> [What to work on] Copy out every one of the following lines word for word, leaving the pictures out of your answer.

***** Provided information

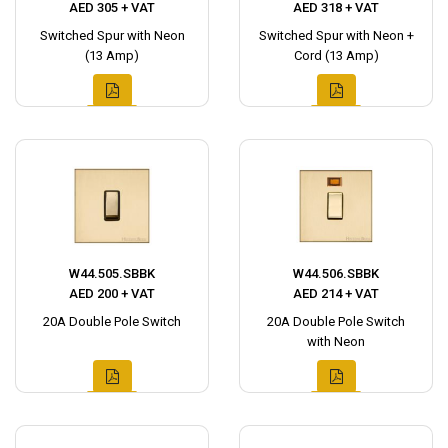
AED 305 + VAT
AED 318 + VAT
Switched Spur with Neon
Switched Spur with Neon +
(13 Amp)
Cord (13 Amp)
W44.505.SBBK
W44.506.SBBK
AED 200 + VAT
AED 214 + VAT
20A Double Pole Switch
20A Double Pole Switch
with Neon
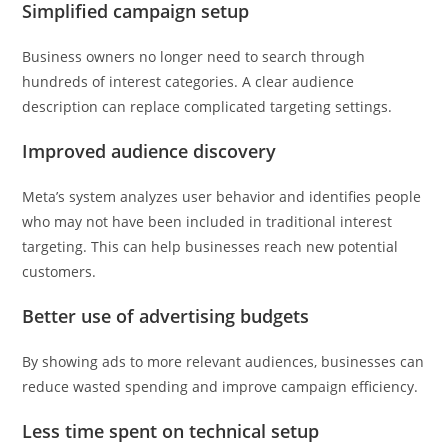
Simplified campaign setup
Business owners no longer need to search through
hundreds of interest categories. A clear audience
description can replace complicated targeting settings.
Improved audience discovery
Meta’s system analyzes user behavior and identifies people
who may not have been included in traditional interest
targeting. This can help businesses reach new potential
customers.
Better use of advertising budgets
By showing ads to more relevant audiences, businesses can
reduce wasted spending and improve campaign efficiency.
Less time spent on technical setup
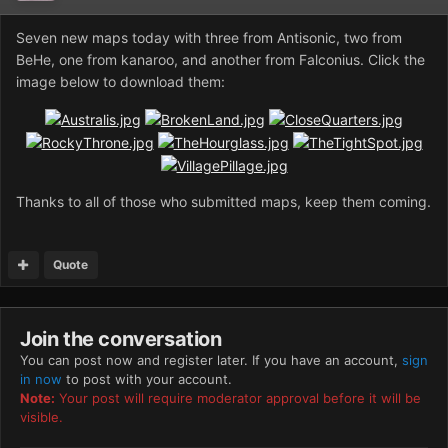
Seven new maps today with three from Antisonic, two from
BeHe, one from kanaroo, and another from Falconius. Click the
image below to download them:
Thanks to all of those who submitted maps, keep them coming.
Quote
Join the conversation
You can post now and register later. If you have an account,
sign
in now
to post with your account.
Note:
Your post will require moderator approval before it will be
visible.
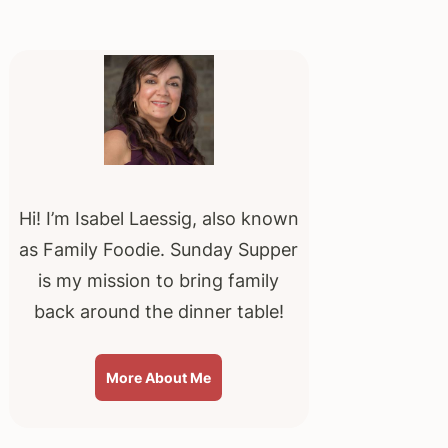
Primary
Sidebar
Hi! I’m Isabel Laessig, also known
as Family Foodie. Sunday Supper
is my mission to bring family
back around the dinner table!
More About Me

**********

> [Expected answer]
AED 305 + VAT
AED 318 + VAT
Switched Spur with Neon
Switched Spur with Neon +
(13 Amp)
Cord (13 Amp)
W44.505.SBBK
W44.506.SBBK
AED 200 + VAT
AED 214 + VAT
20A Double Pole Switch
20A Double Pole Switch
with Neon
Simplified campaign setup
Business owners no longer need to search through
hundreds of interest categories. A clear audience
description can replace complicated targeting settings.
Improved audience discovery
Meta’s system analyzes user behavior and identifies people
who may not have been included in traditional interest
targeting. This can help businesses reach new potential
customers.
Better use of advertising budgets
By showing ads to more relevant audiences, businesses can
reduce wasted spending and improve campaign efficiency.
Less time spent on technical setup
Seven new maps today with three from Antisonic, two from
BeHe, one from kanaroo, and another from Falconius. Click the
image below to download them:
Thanks to all of those who submitted maps, keep them coming.
Quote
Join the conversation
You can post now and register later. If you have an account,
sign
in now
to post with your account.
Note:
Your post will require moderator approval before it will be
visible.
Primary
Sidebar
Hi! I’m Isabel Laessig, also known
as Family Foodie. Sunday Supper
is my mission to bring family
back around the dinner table!
More About Me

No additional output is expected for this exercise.